I was strangely moved when John Inman died on the 8th March. He was every stereotype I'd ever fought against, but at the same time a favourite camp character who had quietly and unknowingly subverted the country's prime time viewing.
To this day I often answer the phone at work with 'Menswear'.
If I was a queer theorist I'd have something very clever to say about the subversive nature of mainstream 70's prime time TV, but you'll be pleased to hear that I am not. But there is something there about how putting these characters onto the British tea table made them more acceptable, more usual, and maybe this played a part, however stereotypically, in today's road towards liberal equality?
As said I am no queer theorist, thank god (or your she god version of a non paternalistic higher being model) although I do feature in Bruce La Bruce's book 'The reluctant Pornographer' (1997). Let me see if I can remember what he said..................................

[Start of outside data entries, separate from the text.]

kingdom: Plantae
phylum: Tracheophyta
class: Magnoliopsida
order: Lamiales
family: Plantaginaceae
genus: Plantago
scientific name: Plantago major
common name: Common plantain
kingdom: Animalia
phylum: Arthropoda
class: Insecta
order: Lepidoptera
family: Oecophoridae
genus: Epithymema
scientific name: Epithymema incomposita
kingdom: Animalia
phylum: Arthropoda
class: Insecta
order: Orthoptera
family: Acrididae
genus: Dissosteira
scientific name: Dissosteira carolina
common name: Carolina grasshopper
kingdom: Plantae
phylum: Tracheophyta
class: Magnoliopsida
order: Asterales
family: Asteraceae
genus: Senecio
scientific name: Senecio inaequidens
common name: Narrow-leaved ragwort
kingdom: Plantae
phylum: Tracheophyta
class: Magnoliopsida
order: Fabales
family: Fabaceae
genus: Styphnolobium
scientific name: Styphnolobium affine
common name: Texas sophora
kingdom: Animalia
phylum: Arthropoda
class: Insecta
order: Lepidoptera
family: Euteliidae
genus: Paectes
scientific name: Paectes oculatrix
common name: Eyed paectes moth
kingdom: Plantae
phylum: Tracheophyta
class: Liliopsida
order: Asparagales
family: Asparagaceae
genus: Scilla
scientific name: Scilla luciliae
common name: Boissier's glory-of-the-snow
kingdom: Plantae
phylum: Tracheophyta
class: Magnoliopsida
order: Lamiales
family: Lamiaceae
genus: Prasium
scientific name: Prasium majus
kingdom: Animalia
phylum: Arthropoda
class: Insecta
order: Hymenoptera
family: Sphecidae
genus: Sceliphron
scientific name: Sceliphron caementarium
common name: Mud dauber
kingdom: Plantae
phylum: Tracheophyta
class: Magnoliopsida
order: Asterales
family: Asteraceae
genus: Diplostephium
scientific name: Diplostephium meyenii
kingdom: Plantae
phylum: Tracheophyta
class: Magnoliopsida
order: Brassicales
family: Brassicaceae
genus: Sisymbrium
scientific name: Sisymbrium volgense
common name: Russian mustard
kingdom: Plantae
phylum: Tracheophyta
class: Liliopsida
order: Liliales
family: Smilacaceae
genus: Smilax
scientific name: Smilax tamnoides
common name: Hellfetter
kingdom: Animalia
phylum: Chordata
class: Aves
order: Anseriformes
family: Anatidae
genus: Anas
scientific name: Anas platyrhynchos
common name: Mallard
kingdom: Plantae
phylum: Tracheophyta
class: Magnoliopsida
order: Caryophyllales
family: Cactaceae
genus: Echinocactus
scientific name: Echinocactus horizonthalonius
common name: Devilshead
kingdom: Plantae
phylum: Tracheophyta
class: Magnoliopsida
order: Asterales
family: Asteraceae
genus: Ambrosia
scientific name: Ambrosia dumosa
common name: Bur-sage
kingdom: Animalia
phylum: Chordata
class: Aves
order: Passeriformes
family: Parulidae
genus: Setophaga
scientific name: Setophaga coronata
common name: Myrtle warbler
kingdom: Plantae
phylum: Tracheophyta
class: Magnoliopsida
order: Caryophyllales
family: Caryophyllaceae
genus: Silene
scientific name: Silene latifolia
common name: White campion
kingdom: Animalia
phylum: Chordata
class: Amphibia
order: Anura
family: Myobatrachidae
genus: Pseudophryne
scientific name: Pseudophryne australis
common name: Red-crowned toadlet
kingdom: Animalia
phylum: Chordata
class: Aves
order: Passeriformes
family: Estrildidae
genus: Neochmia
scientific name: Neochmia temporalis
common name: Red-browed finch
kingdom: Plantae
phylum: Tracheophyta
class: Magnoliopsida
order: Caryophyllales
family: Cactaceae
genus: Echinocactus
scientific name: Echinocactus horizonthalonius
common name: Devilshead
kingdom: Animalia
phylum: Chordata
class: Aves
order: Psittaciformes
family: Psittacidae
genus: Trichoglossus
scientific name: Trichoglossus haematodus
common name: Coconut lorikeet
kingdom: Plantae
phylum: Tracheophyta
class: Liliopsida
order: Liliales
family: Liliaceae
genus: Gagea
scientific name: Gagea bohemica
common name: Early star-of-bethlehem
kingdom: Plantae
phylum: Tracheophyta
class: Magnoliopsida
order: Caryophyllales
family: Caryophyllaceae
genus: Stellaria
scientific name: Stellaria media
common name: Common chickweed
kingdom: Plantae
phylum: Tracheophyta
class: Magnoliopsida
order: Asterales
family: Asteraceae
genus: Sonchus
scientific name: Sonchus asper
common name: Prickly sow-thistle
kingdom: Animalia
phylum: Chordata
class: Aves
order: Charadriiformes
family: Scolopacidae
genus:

'But I regress, er, digress. Truly, I do like Paul a lot, even though tonight he has that annoying glow that people with new boyfriends have - and, even more annoyingly, his new boyfriend sitting besides him, seems nice enough. I still like his old boyfriend, William, though - another one of those Englishmen whose wit puts me in a perpetual state of giddiness. I and Alister, who also loves our William to death, will invite him to my farewell gathering at the Royal Oak in a few weeks.'
So there you go. I didn't plan on diary extracts from queer theorists tonight, but I did want to share the poem I wrote and had published on the BBC news website the day John Inman died.
John Inman RIP
Dear John you left us today
Up to the big department store in the sky
’72 till ’85 and then Grace and favour
You’re all doing very well
Ground floor perfumery stationery and leather goods
Wigs and haberdashery kitchenware and food
Are you free Mr Humphries?
That’s what they’d all cry
When the phone rang you said ‘menswear’ in a deep butch voice
But you were celebrated for your high camp
Molly’s still alive, Frank Thornton too
Wendy on the box today face like thunder
You played the dame for many years
Saw you sing on the good old days
You said there were only two types of Lamb
Welsh and Harrods
So farewell Frederick John Inman
You were born on 28 June, 1935, in Preston, Lancashire
I hope Ron will be OK
Ade says its Dan next and he’s bringing holy water
In other news - Evie sitting up on her own!! and I have applied for two new jobs - one at the beeb and one at the audit commission. Also as Evelyn Ward reaches 98 and Rory Green turns 10, Merlin Godwin has passed away at the grand old age of 20! Prayers and thoughts go to Mary and Chris.